Since then I started posting twice a week and left my journal open on a lot of nights. I want you to know I’ve appreciated each and everyone of you who has taken a peek. I’ve also needed to remember this bit of advice from Liz Strauss. “The Internet has no eraser.”Once something is posted, it’s out there. It’s hard to grab back and completely make it disappear.
So I’ve tried to remember to share encouraging words and fun stories. And now I’m letting Jocie from my Hollyhill books do her own blog once a week. Hollyhill Book of the Strange. The picture up top is the one I have on that blog. It’s me a long time ago when I was only beginning to scribble words in notebooks to make stories. I’ve scribbled and typed and word processed millions of words since then. And hope to have another million or two in my fingers.

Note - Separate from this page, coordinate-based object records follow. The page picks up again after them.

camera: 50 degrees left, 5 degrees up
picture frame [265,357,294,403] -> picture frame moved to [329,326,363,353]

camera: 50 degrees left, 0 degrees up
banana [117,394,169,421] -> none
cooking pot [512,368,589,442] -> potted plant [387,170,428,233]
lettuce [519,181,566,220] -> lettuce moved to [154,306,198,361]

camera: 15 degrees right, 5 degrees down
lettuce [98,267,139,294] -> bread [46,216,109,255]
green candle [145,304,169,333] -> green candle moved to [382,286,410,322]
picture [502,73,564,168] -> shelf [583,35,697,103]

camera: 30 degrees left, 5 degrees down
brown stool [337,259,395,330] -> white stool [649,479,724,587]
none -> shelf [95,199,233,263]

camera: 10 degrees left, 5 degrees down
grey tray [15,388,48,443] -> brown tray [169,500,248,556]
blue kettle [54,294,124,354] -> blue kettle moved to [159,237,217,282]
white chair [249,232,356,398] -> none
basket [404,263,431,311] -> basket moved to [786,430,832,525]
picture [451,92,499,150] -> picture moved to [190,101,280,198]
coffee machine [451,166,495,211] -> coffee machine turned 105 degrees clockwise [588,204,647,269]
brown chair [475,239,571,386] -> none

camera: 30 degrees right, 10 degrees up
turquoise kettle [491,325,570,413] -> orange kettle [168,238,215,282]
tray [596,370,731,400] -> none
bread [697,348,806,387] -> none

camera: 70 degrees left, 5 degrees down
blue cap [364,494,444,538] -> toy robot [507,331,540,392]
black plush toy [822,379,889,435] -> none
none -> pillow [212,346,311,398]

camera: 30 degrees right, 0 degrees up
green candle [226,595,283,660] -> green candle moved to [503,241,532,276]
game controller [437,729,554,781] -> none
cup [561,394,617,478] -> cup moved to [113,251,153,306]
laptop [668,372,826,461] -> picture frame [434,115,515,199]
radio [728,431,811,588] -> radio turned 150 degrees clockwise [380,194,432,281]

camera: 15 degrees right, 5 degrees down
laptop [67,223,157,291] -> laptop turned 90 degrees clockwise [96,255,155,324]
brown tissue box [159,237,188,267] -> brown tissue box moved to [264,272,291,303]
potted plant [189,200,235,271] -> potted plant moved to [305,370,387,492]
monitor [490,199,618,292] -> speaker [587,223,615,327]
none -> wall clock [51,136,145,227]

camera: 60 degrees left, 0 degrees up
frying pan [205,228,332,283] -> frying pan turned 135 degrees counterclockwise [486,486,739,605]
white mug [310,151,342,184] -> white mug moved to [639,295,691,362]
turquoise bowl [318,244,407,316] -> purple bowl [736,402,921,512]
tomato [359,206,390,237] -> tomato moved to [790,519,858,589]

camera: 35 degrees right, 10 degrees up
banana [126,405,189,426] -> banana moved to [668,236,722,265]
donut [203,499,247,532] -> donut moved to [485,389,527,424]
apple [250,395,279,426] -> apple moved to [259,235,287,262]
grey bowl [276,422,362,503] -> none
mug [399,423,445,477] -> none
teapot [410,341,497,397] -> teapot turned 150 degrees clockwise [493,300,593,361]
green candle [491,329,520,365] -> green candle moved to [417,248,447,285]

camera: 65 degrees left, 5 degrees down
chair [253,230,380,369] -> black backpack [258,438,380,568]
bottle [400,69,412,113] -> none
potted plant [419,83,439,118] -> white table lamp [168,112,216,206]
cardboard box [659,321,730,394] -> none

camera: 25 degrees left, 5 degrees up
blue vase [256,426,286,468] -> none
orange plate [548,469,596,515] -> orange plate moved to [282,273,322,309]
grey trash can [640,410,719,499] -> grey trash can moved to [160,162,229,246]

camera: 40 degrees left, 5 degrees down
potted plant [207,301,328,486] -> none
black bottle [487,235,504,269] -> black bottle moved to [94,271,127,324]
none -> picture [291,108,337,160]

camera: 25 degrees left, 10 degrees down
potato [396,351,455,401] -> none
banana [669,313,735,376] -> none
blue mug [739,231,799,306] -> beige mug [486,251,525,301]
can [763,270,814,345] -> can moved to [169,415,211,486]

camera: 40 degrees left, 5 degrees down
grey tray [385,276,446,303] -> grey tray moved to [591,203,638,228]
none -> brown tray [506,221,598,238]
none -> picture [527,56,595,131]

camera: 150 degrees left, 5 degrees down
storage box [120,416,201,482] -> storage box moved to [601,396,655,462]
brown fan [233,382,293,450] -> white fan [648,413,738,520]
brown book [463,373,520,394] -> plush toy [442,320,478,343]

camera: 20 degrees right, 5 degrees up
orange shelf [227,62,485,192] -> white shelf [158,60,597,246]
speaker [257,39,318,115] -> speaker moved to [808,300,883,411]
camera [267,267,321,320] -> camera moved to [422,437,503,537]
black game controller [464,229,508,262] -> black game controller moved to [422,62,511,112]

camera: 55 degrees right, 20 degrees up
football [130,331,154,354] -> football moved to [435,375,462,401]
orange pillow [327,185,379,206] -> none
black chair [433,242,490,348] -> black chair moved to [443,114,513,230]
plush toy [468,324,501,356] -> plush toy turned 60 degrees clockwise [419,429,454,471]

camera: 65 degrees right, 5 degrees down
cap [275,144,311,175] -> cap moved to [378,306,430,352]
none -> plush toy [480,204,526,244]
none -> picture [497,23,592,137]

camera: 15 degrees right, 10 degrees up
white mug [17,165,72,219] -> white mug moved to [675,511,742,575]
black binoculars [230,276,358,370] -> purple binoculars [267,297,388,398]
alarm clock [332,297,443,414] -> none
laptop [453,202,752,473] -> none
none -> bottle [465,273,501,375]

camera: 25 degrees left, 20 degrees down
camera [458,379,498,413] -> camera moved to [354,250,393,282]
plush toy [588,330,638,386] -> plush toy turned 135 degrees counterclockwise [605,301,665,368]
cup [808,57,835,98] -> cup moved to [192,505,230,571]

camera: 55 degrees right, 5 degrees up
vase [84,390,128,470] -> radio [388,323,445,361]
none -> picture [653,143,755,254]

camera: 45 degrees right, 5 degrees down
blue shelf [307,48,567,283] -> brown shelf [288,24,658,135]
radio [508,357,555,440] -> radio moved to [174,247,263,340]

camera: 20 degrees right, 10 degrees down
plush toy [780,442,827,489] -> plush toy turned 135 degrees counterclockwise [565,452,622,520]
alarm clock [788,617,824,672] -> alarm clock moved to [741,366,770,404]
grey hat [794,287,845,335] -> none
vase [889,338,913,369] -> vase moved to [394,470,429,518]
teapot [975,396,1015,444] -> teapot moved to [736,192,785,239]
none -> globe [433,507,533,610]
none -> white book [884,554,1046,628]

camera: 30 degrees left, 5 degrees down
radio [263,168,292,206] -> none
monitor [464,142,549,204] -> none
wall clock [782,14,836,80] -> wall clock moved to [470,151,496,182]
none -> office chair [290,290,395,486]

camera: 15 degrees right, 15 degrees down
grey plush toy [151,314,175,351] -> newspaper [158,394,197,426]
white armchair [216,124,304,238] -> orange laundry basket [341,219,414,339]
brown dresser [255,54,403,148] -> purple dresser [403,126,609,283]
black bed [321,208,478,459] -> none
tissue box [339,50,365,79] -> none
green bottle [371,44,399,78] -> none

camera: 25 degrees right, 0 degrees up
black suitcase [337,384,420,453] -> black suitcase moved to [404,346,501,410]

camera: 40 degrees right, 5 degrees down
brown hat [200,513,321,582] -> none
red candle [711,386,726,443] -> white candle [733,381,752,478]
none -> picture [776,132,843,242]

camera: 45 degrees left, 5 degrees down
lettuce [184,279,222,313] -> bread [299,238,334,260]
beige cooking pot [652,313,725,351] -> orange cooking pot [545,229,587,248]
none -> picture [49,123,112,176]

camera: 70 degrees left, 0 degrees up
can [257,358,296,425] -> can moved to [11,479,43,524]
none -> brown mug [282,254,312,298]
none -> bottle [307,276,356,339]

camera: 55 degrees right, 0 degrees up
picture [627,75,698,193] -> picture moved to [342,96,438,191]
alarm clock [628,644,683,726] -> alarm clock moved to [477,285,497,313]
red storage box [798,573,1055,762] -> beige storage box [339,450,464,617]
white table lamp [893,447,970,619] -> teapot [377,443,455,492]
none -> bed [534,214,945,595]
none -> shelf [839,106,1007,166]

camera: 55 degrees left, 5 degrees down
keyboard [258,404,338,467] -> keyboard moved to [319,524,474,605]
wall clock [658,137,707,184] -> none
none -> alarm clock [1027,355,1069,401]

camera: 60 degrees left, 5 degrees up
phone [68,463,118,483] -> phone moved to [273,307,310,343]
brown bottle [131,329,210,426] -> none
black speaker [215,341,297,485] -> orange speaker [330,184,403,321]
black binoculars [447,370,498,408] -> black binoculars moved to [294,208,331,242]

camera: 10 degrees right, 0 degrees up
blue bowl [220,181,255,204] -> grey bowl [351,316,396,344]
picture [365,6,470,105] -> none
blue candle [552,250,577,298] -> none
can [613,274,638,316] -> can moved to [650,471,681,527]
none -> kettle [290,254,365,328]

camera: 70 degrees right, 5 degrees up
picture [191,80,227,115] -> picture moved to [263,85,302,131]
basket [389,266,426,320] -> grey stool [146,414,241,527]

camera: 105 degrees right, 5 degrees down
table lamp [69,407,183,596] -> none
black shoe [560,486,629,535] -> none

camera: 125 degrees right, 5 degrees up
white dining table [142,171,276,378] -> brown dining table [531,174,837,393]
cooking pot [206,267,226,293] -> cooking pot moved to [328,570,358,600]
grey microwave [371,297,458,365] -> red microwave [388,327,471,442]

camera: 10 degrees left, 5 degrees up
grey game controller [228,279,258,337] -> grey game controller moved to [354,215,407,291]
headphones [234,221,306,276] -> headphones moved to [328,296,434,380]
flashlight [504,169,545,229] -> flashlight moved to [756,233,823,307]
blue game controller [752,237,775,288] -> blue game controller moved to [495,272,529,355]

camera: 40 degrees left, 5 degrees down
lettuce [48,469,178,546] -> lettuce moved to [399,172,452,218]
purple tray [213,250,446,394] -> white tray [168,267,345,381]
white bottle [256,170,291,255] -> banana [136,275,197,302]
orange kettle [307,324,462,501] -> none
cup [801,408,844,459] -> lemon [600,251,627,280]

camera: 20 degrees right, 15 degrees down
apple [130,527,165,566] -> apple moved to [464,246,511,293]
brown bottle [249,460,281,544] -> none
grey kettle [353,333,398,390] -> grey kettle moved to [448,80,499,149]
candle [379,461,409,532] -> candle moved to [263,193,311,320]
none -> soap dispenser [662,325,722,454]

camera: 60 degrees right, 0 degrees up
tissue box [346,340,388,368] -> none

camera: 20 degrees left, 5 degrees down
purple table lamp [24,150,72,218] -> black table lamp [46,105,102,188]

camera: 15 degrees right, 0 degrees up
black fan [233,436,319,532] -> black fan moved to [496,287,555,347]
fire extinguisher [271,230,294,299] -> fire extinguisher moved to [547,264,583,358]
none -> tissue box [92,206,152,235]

Some of that million will be here on One Writer’s Journal where the great thing about blogging is this from an anonymous (no doubt blogging) writer. “Blogging is not rocket science. It’s about being yourself and putting what you have into it.”
“Blogging is to writing what extreme sports are to athletics: more
free-form, more accident-prone, less formal, more alive. It is, in many
ways, writing out loud.” (Andrew Sullivan)
Writing out loud. That’s a good way to look at blogging.
So what do you think? Do you like to blog? Read blogs? What advice would you suggest to make my next 500 plus blogs more fun to read?